The grammar school was run by the monks of the Franciscan begging order, but because of the very important cultural, ethnographical, architectural, and artistic, etc., achievements they have made, the monastery school received donations from political leader and high-nobles, as their sigh of appreciation. Even Basta, the cruel Habsburg general donated wealth, and during his raids, he managed to avoid causing damage to the monks here. The largest donations were from Hungarian Gabriel Bethlen in 1616, George I Rákóczi, in 1649, Ákos Barcsay in 1659, and Michael I Apafi in 1662. As a result, the Franciscan monks were able to establish such a high-level educational, cultural, and artistic center in the Grammar School of Csíksomlyó, that has become completely comparable to the levels of other reputable schools of the same kind in Western Europe.

The present church's construction started in 1802 in late baroque style and the construction procedure with the interiors lasted 72 years. The foundation of the old monastery founded by John Hunyadi was used to erect the new building. The two-tower church has a 12-meter-high aisle which hosts magnificent paintings by Italian and Hungarian painters; the organ, re-built by Johannes Caioni, and the wooden-sculpture figure of the Virgin Mary, known as the Weeping Mary, in the main altar both count for a masterpiece. One of the church's bells is 1,133 kg.

The village administratively belonged to Csíkszék, then, from 1876 until 1918 to the Csík County of the Kingdom of Hungary. In 1920, Șumuleu Ciuc, like the rest of Transylvania, formally passed with the Treaty of Trianon from Hungarian to Romanian control. The region passed again to Hungary with the 1940 Treaty of the Belvedere (also known as the Second Vienna Award). After World War II, it came under Romanian administration and became part of Romania in 1947. Between 1952 and 1960, it formed part of the Hungarian Autonomous Province, then, of the Mureș-Hungarian Autonomous Province until it was abolished in 1968. After that, the commune was part of Harghita County until being incorporated into Miercurea Ciuc.

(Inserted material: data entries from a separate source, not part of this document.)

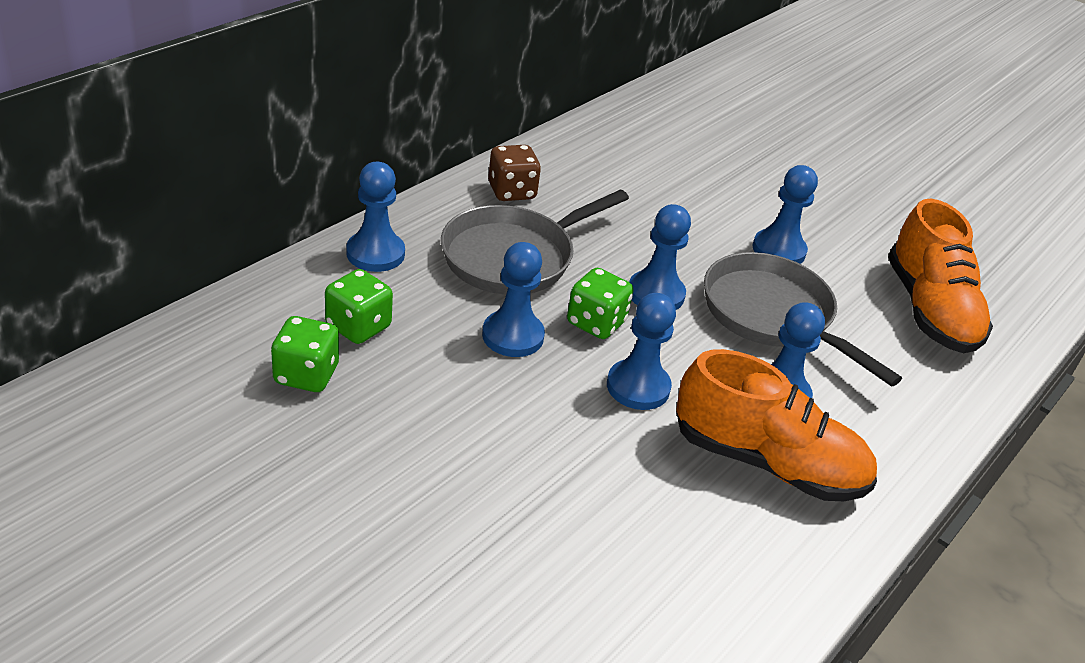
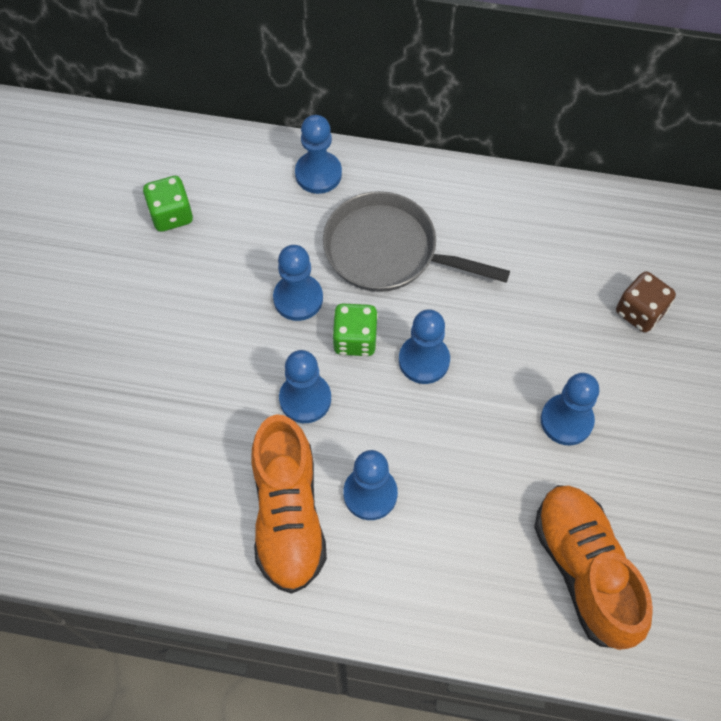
camera: 65 degrees right, 25 degrees up
green dice [325,269,393,344] -> none
brown dice [488,145,541,201] -> brown dice moved to [616,272,676,333]
grey pan [704,252,902,386] -> none
orange shoe [888,199,993,353] -> orange shoe turned 105 degrees clockwise [534,485,653,650]

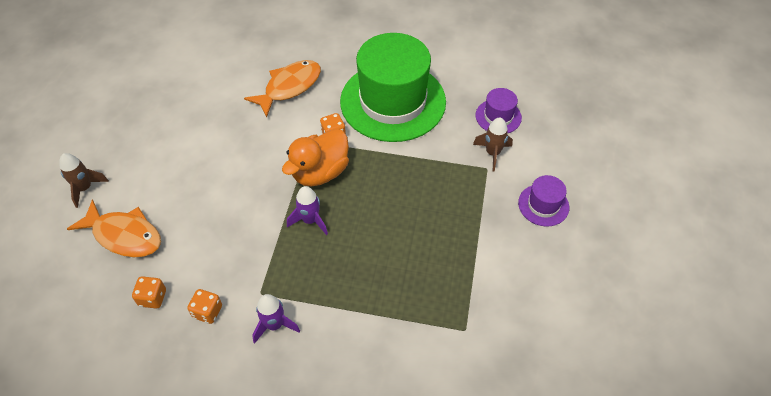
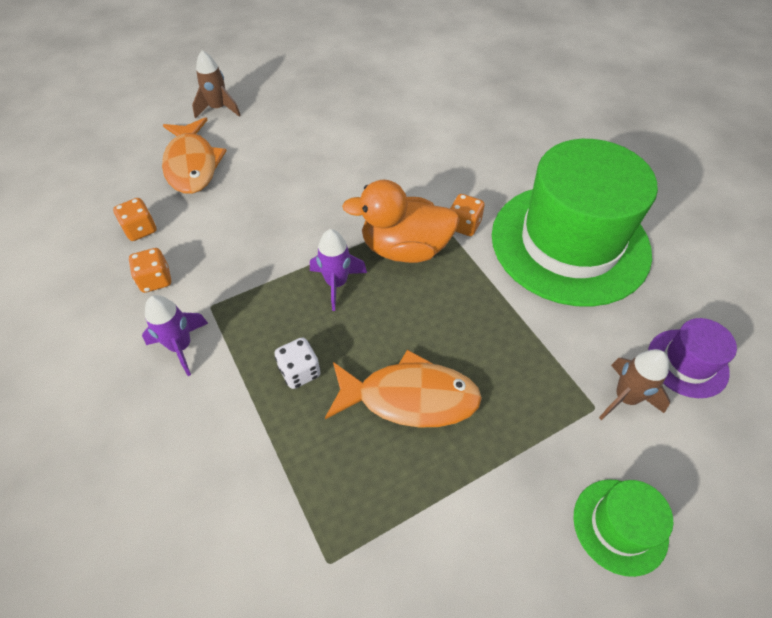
camera: 50 degrees right, 0 degrees up
orange fish [244,60,321,117] -> orange fish moved to [325,350,482,428]
purple hat [518,175,569,226] -> green hat [574,480,673,577]
none -> white dice [274,337,321,389]

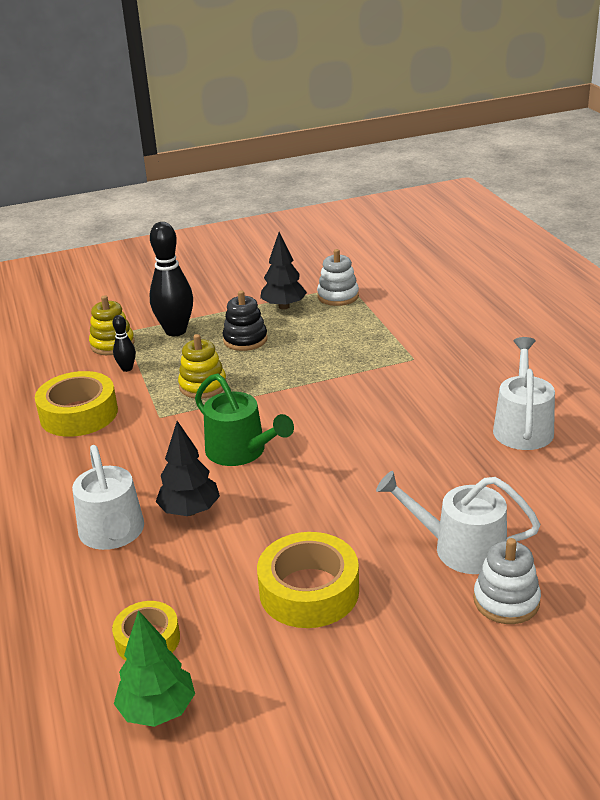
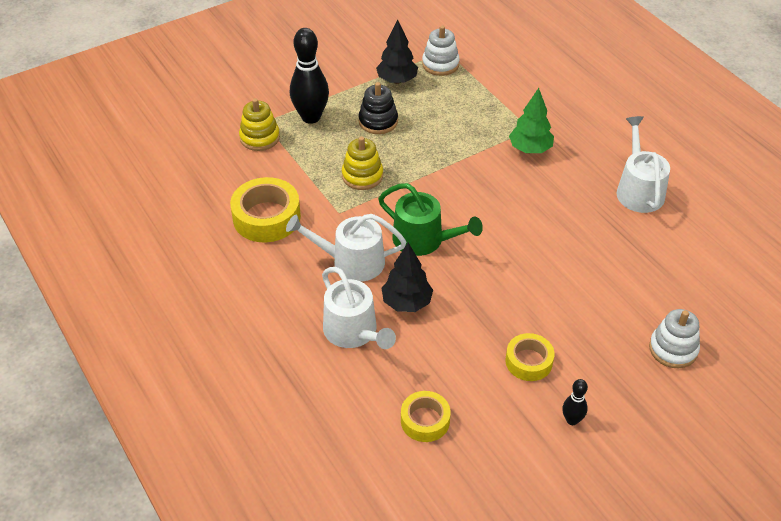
camera: 15 degrees left, 15 degrees up
black bowling pin [113,315,136,372] -> black bowling pin moved to [562,379,588,425]
green tree [114,610,195,727] -> green tree moved to [509,88,554,153]
yellow tape [257,532,359,628] -> yellow tape [506,333,554,381], size x0.62
white watering can [376,471,540,574] -> white watering can moved to [286,214,406,282]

== Pentecost Pilgrimage ==
Csíksomlyó became a pilgrimage site in 1567, when Hungarian king John II Sigismund Zápolya wanted to convert the Székely population of the upper Csík to Protestantism. The Székelys refused to abandon the Catholic faith and resisted. A battle took place on a nearby field, on Saturday before Pentecost 1567, from which the Székelys emerged victorious. The monks saw this as a sign of the care of Virgin Mary, and since then, this event has been commemorated by a pilgrimage when the believers gather on Pentecost every year. Beside its religious importance, the pilgrimage has also become a community event demonstrating spiritual unity of Hungarian people living in and outside the historical region of Transylvania.